The highest total of respondents (15 percent) said the top immediate issue for state leaders to address this year was immigration or illegal immigration, followed by education (11 percent), the economy (10 percent), environment and global warming (8 percent) and homelessness (6 percent.)
While Californians are dissatisfied with Congress, they are optimistic that state lawmakers will connect with new Gov. Gavin Newsom. Over two-thirds, including 44 percent of Republicans, responded that the Legislature will be able to work with Newsom and accomplish a lot in the next year. A majority of adults (55 percent) added that things in California are generally going in the right direction.
“In wake of the election, there are sky-high expectations that Gov. Newsom and the Democratic-controlled Legislature will be able to work together,” Baldassare said.
Predicting a $21.5 billion surplus, the former San Francisco mayor is proposing major spending on things like education and homelessness and wants to slash the state’s debt in his first budget proposal.
“We are preparing for uncertain times and we are paying down debt in historic ways and we are paying down unfunded liabilities in a way we never have as well,” Newsom said last month.
The governor’s message resonated with those surveyed, as 70 percent said they were in favor of Newsom’s first spending plan after being read various details. Over 75 percent said they approve of both his proposal to increase spending for public colleges and universities by $832 million and spend $1.8 billion in taxpayer funds to expand pre-kindergarten programs.
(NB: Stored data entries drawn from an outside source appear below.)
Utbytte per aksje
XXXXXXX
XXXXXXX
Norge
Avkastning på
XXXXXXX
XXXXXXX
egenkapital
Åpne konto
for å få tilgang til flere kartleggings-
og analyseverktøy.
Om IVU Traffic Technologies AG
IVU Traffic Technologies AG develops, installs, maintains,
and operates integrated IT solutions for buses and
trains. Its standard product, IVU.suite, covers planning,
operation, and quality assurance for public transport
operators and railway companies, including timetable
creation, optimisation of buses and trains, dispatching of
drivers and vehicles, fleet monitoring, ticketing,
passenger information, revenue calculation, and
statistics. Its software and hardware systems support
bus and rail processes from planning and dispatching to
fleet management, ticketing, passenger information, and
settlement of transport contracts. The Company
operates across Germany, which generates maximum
As is typical for PPIC reports, the non-partisan poll surveyed residents from five different regions of California and contains a 3.3 percent plus or minus sampling error.
The survey also touched on California’s hallmark property tax law passed in 1978 that set base property tax rates at 1 percent of assessed value and limits annual tax increases.
A measure that is eligible for the 2020 statewide ballot would give voters the opportunity to roll back portions of Proposition 13 that deal with commercial property taxes. Critics claim the 40-year-old measure is a “tax loophole” that deprives the state of billions in taxes each year and are pushing the “split-roll” tax reform.
Just over 60 percent answered that Proposition 13 has turned out to be a mostly good thing for the state over the decades, and 47 percent said they would favor the 2020 ballot measure.